Collected data entries
+++

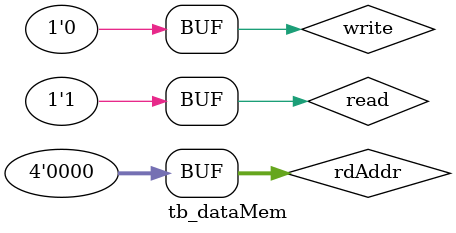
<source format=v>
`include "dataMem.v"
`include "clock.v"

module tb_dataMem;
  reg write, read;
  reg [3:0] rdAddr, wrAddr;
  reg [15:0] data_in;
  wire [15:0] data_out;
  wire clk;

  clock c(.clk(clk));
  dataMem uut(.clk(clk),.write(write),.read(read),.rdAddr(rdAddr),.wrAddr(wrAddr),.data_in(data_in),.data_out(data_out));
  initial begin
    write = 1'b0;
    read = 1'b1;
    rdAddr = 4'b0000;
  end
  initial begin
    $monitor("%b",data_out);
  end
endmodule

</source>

+++

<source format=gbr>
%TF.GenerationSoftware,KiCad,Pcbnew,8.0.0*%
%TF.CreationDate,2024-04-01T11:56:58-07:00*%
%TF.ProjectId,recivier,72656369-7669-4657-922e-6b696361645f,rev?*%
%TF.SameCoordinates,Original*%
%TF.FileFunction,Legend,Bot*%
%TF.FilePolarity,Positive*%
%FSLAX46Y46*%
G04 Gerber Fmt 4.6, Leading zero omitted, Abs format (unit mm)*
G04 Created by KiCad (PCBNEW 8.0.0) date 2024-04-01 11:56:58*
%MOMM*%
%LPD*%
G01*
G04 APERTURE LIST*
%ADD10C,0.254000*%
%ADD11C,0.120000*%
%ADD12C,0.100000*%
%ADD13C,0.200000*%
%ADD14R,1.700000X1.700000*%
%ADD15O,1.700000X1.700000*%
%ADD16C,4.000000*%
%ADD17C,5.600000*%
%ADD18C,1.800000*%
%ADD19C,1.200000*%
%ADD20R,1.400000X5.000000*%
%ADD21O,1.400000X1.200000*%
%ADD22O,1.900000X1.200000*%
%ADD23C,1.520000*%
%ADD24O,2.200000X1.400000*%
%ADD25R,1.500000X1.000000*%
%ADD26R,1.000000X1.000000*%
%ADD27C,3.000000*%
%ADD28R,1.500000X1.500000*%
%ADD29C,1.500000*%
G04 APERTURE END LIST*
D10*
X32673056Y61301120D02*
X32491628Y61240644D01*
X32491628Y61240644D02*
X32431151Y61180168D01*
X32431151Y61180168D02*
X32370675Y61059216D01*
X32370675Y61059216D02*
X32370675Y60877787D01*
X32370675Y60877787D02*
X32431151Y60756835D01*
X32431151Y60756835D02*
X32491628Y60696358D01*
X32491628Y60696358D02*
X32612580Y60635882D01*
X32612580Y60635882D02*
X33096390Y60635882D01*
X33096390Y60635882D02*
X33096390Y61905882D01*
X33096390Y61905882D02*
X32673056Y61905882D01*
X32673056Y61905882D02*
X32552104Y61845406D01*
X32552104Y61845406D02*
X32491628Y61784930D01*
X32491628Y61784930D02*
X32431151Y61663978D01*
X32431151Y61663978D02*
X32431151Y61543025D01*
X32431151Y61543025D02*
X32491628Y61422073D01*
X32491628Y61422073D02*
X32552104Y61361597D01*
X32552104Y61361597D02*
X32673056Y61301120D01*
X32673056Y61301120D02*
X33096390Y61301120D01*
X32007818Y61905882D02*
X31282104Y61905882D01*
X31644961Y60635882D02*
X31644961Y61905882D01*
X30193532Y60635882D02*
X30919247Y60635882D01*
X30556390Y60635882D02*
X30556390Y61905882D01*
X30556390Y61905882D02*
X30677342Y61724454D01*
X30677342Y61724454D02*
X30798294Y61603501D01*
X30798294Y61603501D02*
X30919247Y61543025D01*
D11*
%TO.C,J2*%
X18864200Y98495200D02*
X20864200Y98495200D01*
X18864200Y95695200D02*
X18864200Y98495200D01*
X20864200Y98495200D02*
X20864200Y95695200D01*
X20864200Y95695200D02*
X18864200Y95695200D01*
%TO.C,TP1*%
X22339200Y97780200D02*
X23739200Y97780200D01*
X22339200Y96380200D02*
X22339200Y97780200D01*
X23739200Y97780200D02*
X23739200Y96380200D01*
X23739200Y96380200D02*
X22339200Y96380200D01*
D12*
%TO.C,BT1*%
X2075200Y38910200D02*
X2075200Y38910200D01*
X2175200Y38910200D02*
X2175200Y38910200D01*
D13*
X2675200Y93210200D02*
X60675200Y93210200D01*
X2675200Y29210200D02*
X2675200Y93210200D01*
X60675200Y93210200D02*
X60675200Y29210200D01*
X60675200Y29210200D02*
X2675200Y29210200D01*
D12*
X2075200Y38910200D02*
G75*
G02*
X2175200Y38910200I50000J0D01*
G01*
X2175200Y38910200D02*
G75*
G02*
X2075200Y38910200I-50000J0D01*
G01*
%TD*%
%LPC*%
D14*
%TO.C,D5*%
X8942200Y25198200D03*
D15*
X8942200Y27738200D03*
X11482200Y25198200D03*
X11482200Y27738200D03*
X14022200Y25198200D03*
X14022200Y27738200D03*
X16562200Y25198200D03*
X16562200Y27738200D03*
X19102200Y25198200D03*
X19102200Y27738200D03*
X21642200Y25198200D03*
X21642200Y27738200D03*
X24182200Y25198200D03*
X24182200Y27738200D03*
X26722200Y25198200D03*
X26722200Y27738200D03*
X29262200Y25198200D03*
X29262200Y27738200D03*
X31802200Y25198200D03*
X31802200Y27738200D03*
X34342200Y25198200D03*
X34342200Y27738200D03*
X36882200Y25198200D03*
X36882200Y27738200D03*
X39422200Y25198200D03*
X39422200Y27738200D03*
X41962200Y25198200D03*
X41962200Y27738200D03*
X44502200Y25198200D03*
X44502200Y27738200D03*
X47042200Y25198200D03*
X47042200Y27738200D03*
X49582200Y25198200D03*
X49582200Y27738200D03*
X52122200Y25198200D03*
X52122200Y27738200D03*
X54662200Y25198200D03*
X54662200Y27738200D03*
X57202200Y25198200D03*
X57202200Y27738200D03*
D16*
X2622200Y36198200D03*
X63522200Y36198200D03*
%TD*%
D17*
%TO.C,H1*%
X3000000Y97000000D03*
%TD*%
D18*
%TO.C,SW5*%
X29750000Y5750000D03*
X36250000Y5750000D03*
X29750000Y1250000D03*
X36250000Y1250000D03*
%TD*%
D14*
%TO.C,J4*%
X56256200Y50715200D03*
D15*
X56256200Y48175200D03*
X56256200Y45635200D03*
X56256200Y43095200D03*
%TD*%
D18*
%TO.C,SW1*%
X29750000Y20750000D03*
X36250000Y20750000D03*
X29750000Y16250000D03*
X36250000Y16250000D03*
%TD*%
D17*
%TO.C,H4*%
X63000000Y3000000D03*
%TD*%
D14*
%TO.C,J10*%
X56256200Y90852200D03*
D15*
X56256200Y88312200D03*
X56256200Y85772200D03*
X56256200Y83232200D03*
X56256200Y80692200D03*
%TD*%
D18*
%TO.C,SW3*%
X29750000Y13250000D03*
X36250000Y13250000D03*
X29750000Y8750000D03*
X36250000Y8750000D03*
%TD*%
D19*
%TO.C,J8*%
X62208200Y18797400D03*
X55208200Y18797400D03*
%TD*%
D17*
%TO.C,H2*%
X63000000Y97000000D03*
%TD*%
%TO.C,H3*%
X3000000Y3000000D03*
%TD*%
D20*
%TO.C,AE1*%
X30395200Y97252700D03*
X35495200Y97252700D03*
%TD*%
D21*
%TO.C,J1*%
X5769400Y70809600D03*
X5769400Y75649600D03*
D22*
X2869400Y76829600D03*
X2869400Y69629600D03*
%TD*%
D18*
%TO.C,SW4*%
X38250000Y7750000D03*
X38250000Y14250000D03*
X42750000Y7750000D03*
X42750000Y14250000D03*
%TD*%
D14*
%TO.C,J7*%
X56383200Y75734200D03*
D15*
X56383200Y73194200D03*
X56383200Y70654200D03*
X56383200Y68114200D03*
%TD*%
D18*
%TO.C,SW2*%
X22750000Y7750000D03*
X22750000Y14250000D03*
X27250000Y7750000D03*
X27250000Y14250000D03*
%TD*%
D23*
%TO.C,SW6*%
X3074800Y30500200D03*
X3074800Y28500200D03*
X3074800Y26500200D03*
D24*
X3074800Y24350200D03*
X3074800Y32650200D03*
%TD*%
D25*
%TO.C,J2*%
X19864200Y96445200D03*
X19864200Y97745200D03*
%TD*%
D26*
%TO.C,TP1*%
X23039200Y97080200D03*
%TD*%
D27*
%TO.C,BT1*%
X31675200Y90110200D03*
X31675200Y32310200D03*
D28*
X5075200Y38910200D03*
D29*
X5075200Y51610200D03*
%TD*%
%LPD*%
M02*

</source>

+++

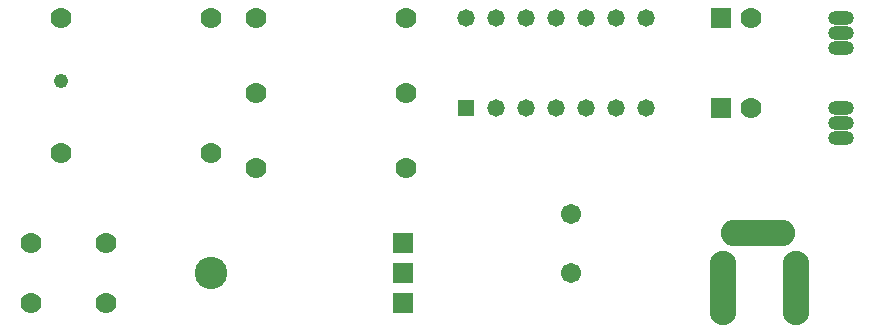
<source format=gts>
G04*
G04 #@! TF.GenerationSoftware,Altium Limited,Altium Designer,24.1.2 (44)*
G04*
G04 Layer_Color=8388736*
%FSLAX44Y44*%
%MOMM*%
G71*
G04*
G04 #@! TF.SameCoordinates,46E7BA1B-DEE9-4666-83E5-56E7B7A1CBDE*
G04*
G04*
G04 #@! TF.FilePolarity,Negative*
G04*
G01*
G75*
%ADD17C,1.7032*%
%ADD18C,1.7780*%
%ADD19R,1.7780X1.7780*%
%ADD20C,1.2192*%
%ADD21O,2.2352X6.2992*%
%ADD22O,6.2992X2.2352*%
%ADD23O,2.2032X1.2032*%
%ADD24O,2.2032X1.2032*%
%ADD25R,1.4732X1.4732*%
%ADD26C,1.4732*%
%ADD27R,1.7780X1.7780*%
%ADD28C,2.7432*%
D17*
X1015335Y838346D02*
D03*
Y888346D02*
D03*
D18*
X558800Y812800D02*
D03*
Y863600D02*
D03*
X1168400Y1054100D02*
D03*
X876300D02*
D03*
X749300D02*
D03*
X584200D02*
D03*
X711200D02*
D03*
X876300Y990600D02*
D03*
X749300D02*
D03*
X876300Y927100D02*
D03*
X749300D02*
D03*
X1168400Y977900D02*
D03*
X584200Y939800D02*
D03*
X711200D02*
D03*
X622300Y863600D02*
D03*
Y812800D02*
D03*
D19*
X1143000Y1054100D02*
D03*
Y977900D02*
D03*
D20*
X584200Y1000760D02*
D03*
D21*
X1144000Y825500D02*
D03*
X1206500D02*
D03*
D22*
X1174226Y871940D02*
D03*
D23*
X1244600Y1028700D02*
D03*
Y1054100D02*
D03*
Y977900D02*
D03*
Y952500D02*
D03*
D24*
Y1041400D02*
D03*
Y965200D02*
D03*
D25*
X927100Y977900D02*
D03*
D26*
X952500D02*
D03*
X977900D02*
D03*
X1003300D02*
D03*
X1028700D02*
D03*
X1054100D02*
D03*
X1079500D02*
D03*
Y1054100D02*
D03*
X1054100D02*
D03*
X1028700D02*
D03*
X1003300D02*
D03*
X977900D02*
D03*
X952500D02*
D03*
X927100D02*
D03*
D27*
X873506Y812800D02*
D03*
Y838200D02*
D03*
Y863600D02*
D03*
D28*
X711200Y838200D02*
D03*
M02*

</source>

+++

YOUR OBJECTIVE
Set down again, word for word, the stretch of records from the line with "<source format=v>" to the line with "clock c(.clk(clk));", both of those lines included.

EXERCISE RESPONSE
<source format=v>
`include "dataMem.v"
`include "clock.v"

module tb_dataMem;
  reg write, read;
  reg [3:0] rdAddr, wrAddr;
  reg [15:0] data_in;
  wire [15:0] data_out;
  wire clk;

  clock c(.clk(clk));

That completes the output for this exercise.